We know that the poustinia is for kenosis—Greek word meaning: emptying. Let me read to you a little word from Catherine Doherty about that topic, because I believe it applies so clearly to Fr. Sharkey. This is an excerpt from Poustinia, the book, from the chapter, "Kenosis":

"We must surrender our intellect and our will, in the natural order of things. When we detach ourselves from these, we seem for a while as if we’re totally bereft of our personality. Actually, what we have done is hand them over to God.

"The Russian word for purgatory is close to the English word for laundry. We hand our mind and will over to God to be laundered, to be washed. How are our minds and hearts washed by Christ? The only way I can describe it is to say that they are cleansed as we pass through some experience of nothingness.

"There are periodic moments in which you are as dead. Do these moments last a minute? An hour? A day? You don’t know. You only know that afterwards your mind and your will have returned to you cleansed. You are more alive. All I can say is that our minds and wills are cleansed when we allow Christ to lead us through nothingness to the heights of the mountain.

"Before that moment arrives, there will be a terrible amount of willpower exercised" (Fr. Sharkey, times six) "in our prayer, our retreats, and our returns. But at some point you will be cleansed. This is no joke. This is a real fight. This is the desert. Now we are able to discern the will of God."

In years past, I heard Father talk about "getting to the bottom of it." He meant the bottom of his resistance to God. He said, "Did you ever notice the smoke on the island, apart from chimney smoke? That’s my poustinia. That’s me," he said, "struggling to let go of my anger at not being the center of the universe."

I heard him say it! It was a deep struggle. He didn’t elaborate on it, and he wasn’t one to talk about himself in that way, but occasionally he’d give you a little glimpse. He once said, "That’s why I’m glad I read Dante. The Inferno has a bottom. And then you start up." Hell has a limit, but not Christ’s love—nor his victory. Great word!

Out of this experience comes the grace of spiritual fatherhood. The kenosis that we all have to live as Christians, so Christ can live in us, is, in a special way, the burden and the gift of those called to be spiritual fathers or spiritual mothers, those called to carry others.

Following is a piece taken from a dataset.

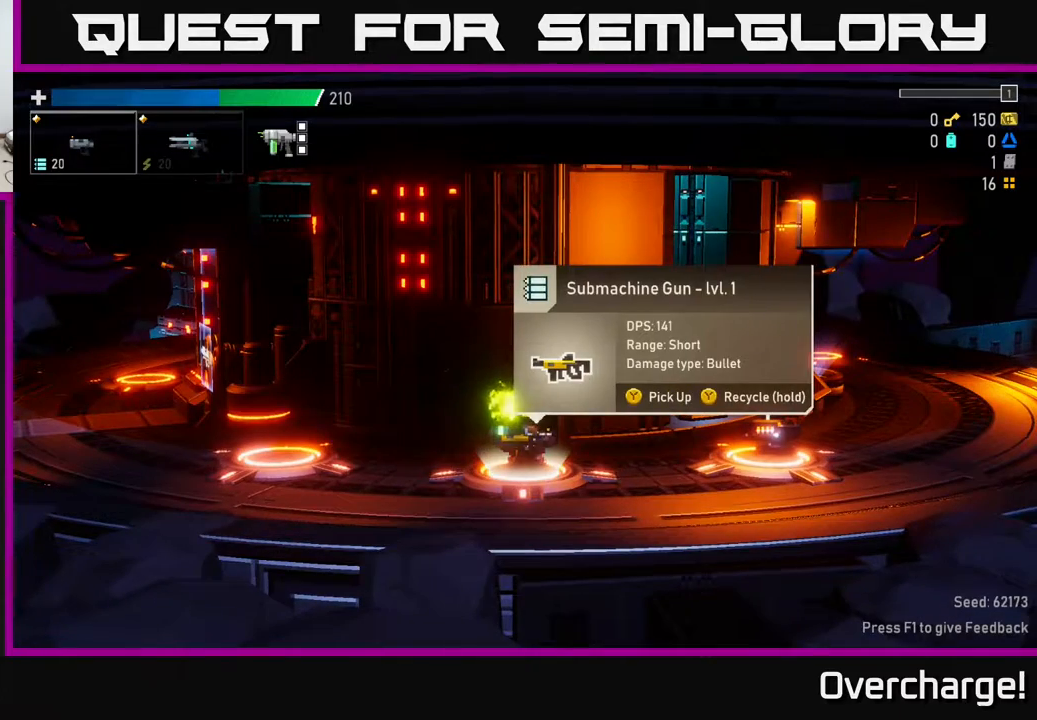
{"buttons": [], "left_stick": "right", "events": [[17, "Y", "up"], [300, "left_stick", "right"]]}
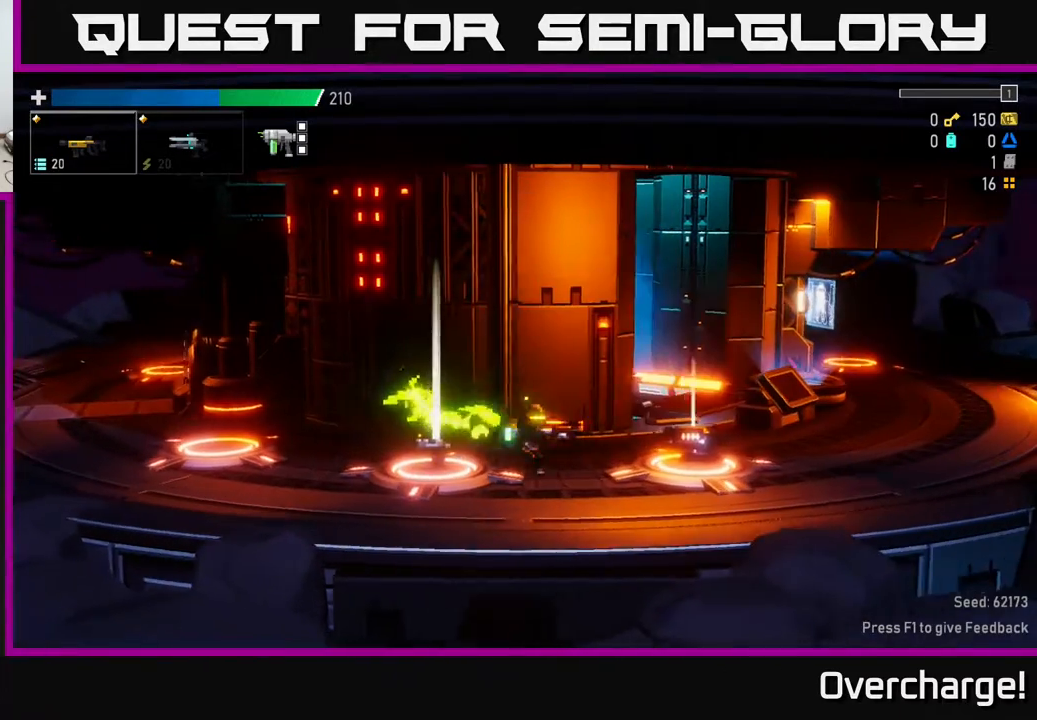
{"buttons": [], "left_stick": "center", "events": [[317, "left_stick", "center"]]}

"This is no joke," said Catherine. "This is a real fight. This is the desert."

A spiritual father has to bear the struggle of those he is given charge of. He is one with them in that struggle. He’s allowed to know his own weakness, in the depth of his being so that he can be compassionate to those who struggle in the depths of their beings—which is all of us.

This is the grace of spiritual fatherhood.

So he’s one with those who struggle—but with hope. Having struggled to "get to the bottom of it", he can be there with them when they arrive at the bottom.

Out of his own struggle can come a word, a word of light, a word of truth. It’s spoken to the bottom, because now it’s time to come up—with Christ.

He lived it so beautifully without fanfare.

I’d like to close in thanksgiving to God for the work he has done in our brother, our priest, and our father, with a prayer that Fr. Sharkey handed to many of his directees, a prayer by St. John Eudes.

O Jesus, my crucified love, I worship you in all your sufferings. I ask your pardon for all the times I have failed you in the afflictions you were pleased to send me unto now.

I embrace the spirit of your cross, and in this spirit, as in all of heaven and earth, I welcome with all my heart, for love of you, all the afflictions of body and soul, which you may send me.

And I promise to find my glory, my treasure and my joy in your cross—that is, in humiliations, privations and sufferings, saying with St. Paul, "Far be it from me to glory except in the cross of our Lord Jesus Christ." As for me, I want no other paradise in this world than the cross of my Lord, Jesus Christ. Amen.